**Activity**
Leave the pictures out and return every line below exactly.

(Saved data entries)
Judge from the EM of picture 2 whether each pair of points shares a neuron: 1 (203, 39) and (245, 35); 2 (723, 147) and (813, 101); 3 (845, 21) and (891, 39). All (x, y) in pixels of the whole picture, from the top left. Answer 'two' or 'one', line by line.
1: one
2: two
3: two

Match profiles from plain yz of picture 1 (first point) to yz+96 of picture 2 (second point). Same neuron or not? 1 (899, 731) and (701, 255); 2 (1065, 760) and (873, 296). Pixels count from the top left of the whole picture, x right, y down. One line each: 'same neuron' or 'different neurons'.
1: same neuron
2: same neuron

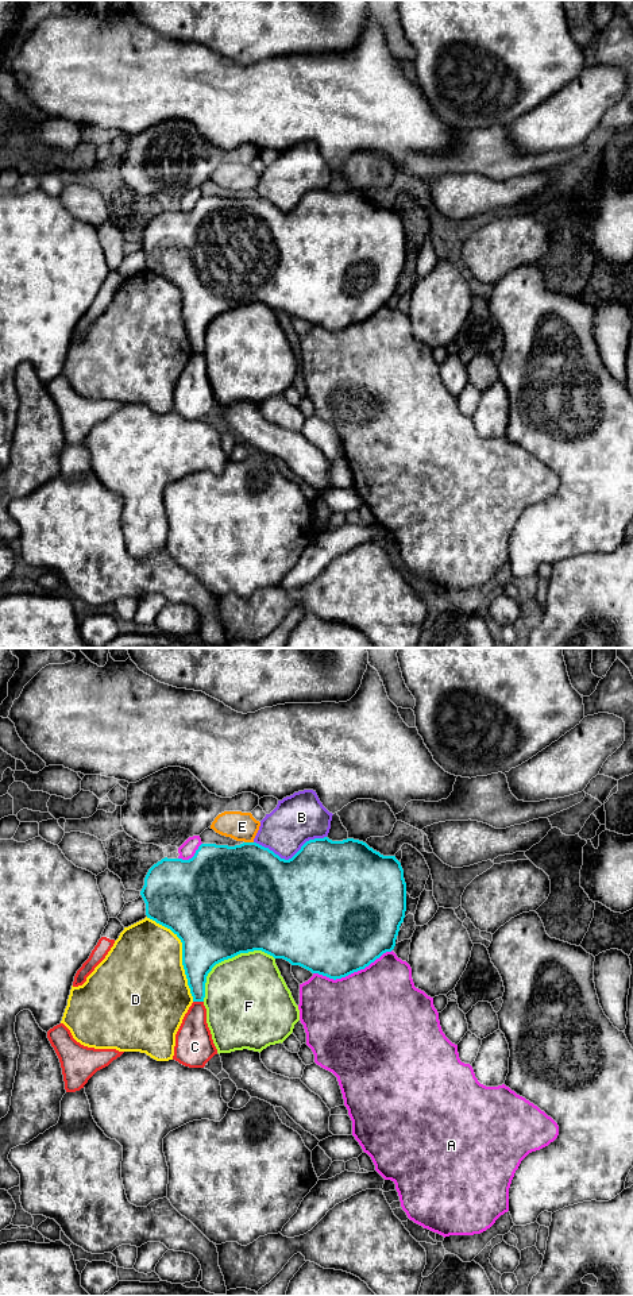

**Solution to the problem**
Judge from the EM of picture 2 whether each pair of points shares a neuron: 1 (203, 39) and (245, 35); 2 (723, 147) and (813, 101); 3 (845, 21) and (891, 39). All (x, y) in pixels of the whole picture, from the top left. Answer 'two' or 'one', line by line.
1: one
2: two
3: two

Match profiles from plain yz of picture 1 (first point) to yz+96 of picture 2 (second point). Same neuron or not? 1 (899, 731) and (701, 255); 2 (1065, 760) and (873, 296). Pixels count from the top left of the whole picture, x right, y down. One line each: 'same neuron' or 'different neurons'.
1: same neuron
2: same neuron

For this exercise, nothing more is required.